• **AIM OF THE TASK**:
Pull out from the material below all lines with "linejoin".

• **SOURCE DATA**:

* * * *

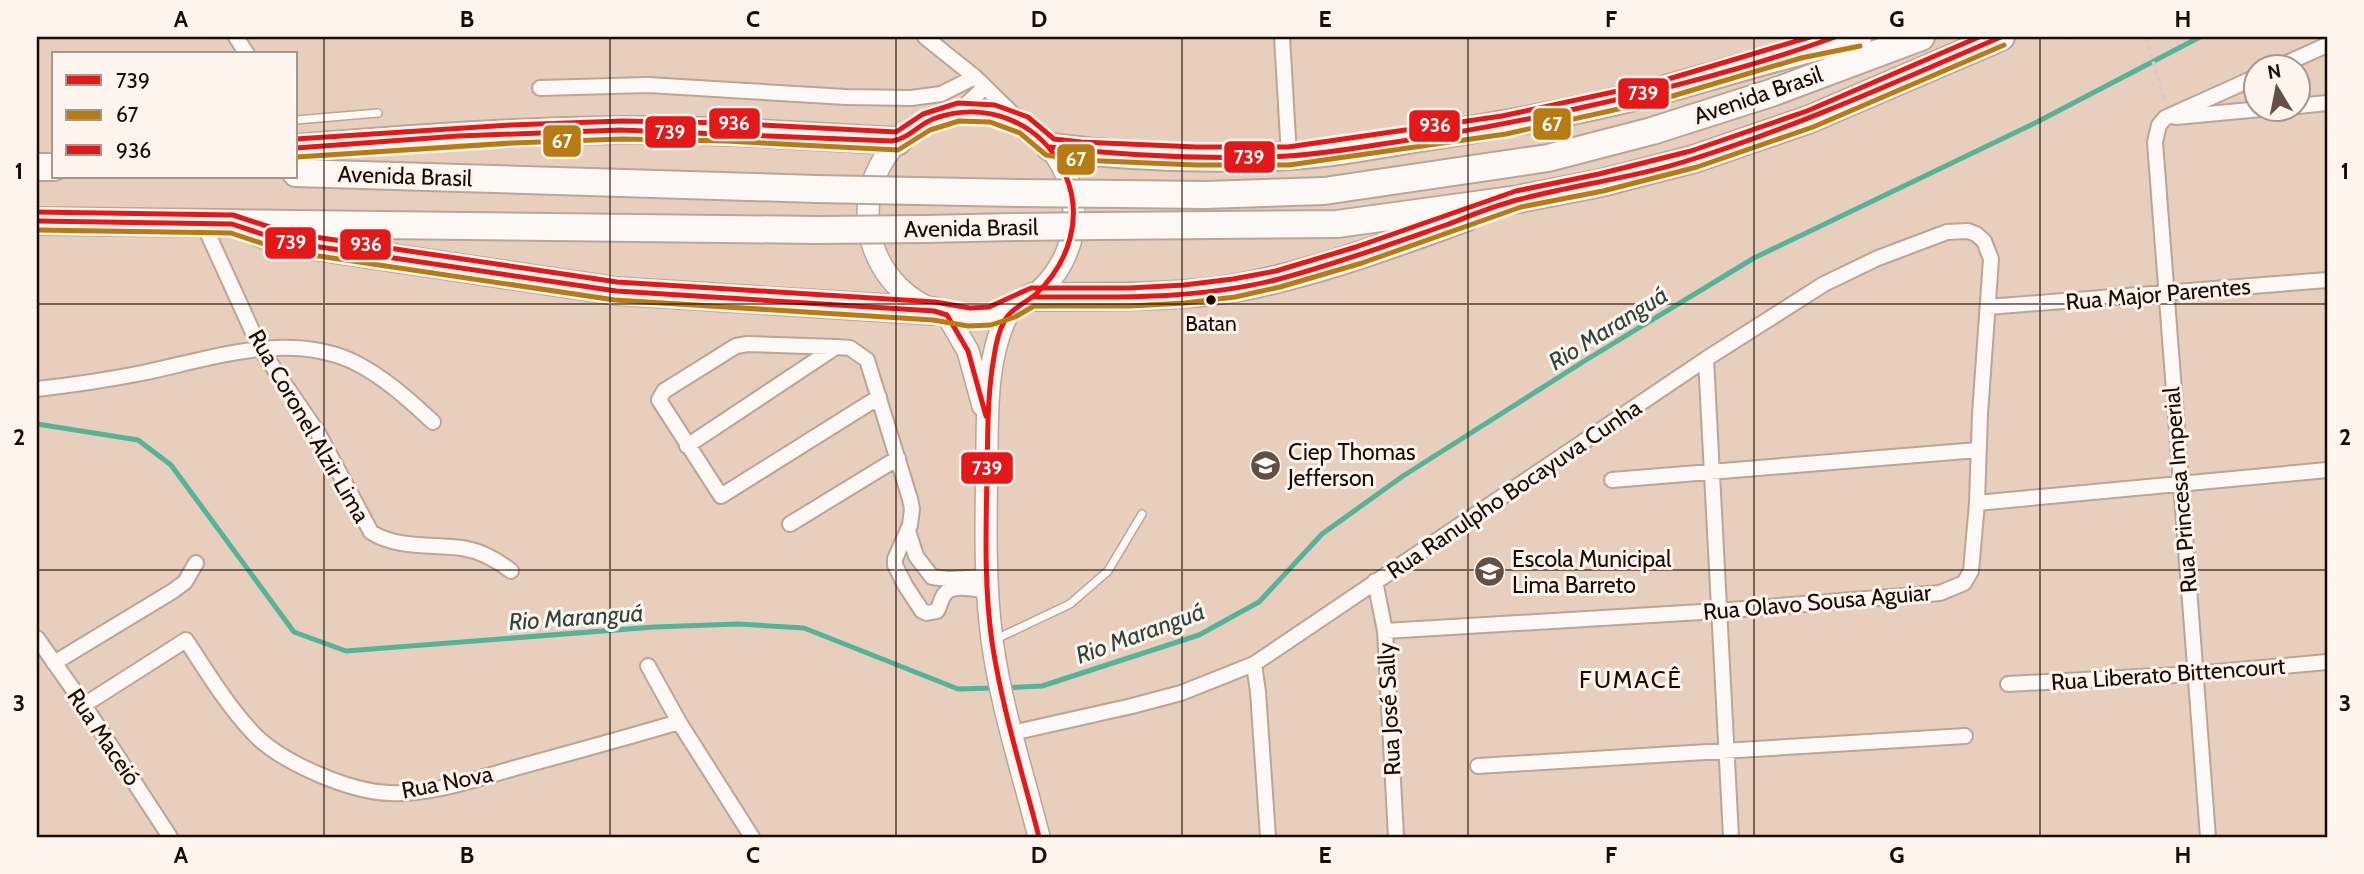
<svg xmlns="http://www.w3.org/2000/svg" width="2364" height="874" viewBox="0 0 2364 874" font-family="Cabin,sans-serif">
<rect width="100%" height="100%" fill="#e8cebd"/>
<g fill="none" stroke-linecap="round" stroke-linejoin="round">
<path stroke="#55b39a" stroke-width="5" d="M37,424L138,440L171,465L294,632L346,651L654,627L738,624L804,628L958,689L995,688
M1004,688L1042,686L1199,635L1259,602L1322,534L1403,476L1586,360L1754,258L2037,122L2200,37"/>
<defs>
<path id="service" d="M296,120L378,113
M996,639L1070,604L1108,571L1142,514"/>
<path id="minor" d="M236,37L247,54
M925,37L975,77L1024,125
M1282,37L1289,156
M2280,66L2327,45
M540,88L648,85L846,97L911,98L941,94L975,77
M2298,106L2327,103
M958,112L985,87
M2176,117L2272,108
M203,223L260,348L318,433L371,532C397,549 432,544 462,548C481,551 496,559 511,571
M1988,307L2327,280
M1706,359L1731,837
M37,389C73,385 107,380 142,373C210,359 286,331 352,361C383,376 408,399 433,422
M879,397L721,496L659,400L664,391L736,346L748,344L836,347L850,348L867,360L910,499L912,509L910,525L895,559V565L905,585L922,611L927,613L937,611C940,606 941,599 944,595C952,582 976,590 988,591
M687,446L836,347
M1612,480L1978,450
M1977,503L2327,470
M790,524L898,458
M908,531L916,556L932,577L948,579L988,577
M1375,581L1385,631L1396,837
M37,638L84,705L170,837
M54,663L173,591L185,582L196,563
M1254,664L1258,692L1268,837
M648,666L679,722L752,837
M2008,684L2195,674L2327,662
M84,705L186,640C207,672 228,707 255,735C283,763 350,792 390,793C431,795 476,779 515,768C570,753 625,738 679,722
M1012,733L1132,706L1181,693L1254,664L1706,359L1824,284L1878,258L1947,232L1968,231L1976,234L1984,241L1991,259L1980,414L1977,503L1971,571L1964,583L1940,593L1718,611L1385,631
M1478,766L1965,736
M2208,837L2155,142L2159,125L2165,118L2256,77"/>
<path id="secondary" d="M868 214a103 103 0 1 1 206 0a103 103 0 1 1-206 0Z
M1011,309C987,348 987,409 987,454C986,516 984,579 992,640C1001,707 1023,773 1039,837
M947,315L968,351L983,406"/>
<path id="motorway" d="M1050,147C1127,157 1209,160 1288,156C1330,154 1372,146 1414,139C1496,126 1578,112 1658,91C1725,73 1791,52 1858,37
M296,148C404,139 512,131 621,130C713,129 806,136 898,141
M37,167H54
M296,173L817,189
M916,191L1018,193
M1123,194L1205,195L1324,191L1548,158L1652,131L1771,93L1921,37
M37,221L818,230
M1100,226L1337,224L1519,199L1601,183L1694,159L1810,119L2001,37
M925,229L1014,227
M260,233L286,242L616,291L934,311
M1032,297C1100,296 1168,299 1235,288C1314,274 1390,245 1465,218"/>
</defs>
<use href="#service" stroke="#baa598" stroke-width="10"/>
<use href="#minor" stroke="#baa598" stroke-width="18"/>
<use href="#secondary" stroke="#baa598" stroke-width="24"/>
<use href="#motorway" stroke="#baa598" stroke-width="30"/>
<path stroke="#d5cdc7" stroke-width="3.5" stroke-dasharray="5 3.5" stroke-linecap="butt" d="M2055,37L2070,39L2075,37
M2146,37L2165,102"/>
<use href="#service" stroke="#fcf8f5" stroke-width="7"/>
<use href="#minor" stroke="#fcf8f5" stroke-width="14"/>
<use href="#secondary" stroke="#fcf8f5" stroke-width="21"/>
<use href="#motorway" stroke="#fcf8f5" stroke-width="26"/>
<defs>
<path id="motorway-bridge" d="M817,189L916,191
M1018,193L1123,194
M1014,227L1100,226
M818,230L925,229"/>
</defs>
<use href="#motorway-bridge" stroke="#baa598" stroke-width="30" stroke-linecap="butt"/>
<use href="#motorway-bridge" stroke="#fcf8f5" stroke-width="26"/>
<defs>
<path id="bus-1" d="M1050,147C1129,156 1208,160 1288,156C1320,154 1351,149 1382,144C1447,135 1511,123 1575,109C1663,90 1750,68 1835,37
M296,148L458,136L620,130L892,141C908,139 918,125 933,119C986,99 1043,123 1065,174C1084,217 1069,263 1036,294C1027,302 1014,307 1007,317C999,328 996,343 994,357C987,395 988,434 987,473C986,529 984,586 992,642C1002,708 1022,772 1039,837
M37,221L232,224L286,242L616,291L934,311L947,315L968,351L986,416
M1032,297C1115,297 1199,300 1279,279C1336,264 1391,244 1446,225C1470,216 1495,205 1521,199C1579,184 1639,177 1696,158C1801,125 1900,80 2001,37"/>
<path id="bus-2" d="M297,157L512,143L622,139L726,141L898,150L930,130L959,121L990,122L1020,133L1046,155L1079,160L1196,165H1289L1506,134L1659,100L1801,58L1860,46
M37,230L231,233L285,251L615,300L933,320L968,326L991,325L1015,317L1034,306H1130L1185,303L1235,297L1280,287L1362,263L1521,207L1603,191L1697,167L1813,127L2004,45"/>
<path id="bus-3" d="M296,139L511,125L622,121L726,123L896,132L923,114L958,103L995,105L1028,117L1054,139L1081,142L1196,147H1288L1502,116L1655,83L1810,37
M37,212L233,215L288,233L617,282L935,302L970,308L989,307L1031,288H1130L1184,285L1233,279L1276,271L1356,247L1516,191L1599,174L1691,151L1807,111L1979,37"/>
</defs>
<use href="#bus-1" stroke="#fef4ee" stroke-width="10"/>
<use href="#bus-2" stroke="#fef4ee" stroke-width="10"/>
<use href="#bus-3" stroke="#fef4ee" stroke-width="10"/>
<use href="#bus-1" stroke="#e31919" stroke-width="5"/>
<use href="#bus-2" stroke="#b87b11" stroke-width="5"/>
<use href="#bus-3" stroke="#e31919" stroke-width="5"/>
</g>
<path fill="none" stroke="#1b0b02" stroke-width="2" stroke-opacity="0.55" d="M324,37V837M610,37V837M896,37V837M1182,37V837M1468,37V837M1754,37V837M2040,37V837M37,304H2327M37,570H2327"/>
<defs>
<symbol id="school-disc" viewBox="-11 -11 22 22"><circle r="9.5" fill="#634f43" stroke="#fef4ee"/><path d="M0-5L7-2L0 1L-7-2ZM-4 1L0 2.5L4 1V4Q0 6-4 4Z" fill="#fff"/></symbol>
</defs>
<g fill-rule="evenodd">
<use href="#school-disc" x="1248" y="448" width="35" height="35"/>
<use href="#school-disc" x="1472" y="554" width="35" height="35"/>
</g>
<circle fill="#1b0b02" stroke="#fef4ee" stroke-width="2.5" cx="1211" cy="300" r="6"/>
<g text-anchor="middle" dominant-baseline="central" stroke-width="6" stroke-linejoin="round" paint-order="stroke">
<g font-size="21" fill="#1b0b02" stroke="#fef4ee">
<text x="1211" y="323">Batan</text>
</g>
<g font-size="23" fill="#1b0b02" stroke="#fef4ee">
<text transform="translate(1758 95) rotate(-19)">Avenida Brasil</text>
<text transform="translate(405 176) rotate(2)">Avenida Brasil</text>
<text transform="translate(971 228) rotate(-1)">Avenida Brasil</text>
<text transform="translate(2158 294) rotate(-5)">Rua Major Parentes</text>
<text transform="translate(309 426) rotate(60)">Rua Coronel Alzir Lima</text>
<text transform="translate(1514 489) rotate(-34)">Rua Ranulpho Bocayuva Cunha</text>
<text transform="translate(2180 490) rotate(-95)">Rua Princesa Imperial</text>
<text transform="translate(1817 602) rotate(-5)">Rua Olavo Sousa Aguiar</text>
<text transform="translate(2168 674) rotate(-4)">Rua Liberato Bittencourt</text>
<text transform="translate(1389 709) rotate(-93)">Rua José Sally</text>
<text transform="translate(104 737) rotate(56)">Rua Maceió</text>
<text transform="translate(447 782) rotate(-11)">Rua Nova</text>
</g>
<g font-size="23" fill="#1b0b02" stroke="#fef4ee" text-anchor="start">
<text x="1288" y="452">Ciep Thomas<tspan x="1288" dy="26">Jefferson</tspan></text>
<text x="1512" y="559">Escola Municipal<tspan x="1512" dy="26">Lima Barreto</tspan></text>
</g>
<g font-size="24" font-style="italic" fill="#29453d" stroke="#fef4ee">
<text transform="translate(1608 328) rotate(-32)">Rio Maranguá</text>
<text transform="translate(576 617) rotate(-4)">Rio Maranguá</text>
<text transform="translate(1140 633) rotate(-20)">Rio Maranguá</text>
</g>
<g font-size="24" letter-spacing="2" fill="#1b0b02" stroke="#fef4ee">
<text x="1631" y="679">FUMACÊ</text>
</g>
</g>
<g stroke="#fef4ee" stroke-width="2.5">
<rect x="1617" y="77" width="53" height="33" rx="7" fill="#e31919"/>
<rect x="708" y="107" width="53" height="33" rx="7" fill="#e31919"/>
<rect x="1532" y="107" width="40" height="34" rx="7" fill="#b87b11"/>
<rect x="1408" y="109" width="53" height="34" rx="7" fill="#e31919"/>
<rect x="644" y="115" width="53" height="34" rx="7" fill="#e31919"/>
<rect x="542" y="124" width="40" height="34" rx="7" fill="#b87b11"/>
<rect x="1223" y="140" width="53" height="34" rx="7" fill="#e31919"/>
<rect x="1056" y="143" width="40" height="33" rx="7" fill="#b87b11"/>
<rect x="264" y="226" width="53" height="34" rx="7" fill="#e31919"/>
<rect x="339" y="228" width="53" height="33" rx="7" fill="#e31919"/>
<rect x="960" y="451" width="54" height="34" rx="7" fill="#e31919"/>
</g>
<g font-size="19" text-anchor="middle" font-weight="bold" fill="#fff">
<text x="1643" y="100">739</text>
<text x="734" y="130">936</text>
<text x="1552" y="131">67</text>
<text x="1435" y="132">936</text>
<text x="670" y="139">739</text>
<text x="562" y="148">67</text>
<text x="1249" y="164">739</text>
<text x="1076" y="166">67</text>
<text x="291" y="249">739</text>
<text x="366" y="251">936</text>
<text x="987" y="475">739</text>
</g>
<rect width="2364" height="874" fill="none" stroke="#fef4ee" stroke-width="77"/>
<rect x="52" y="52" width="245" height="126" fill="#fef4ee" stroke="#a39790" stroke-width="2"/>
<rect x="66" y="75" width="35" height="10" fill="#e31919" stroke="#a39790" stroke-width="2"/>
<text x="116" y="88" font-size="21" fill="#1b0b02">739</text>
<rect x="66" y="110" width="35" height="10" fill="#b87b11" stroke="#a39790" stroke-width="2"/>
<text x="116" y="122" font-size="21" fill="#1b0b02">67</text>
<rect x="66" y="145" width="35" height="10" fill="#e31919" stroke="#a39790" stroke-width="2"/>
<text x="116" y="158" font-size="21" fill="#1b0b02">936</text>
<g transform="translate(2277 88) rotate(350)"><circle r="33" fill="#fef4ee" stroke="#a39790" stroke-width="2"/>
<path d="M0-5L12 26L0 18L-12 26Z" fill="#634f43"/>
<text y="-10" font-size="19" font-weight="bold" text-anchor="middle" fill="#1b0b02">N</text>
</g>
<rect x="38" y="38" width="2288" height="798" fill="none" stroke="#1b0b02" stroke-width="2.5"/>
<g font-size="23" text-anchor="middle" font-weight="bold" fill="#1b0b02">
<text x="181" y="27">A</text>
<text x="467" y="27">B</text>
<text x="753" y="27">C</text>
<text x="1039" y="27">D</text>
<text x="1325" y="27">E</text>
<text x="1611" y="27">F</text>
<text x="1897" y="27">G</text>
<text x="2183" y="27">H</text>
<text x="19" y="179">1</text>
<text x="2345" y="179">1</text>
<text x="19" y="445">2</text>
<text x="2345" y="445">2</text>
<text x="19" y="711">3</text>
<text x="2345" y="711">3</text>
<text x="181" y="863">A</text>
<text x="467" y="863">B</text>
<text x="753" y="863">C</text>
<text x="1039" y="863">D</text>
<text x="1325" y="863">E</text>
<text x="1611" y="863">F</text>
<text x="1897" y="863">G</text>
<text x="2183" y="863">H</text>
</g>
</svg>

* * * *

• **RESPONSE**:
<g fill="none" stroke-linecap="round" stroke-linejoin="round">
<g text-anchor="middle" dominant-baseline="central" stroke-width="6" stroke-linejoin="round" paint-order="stroke">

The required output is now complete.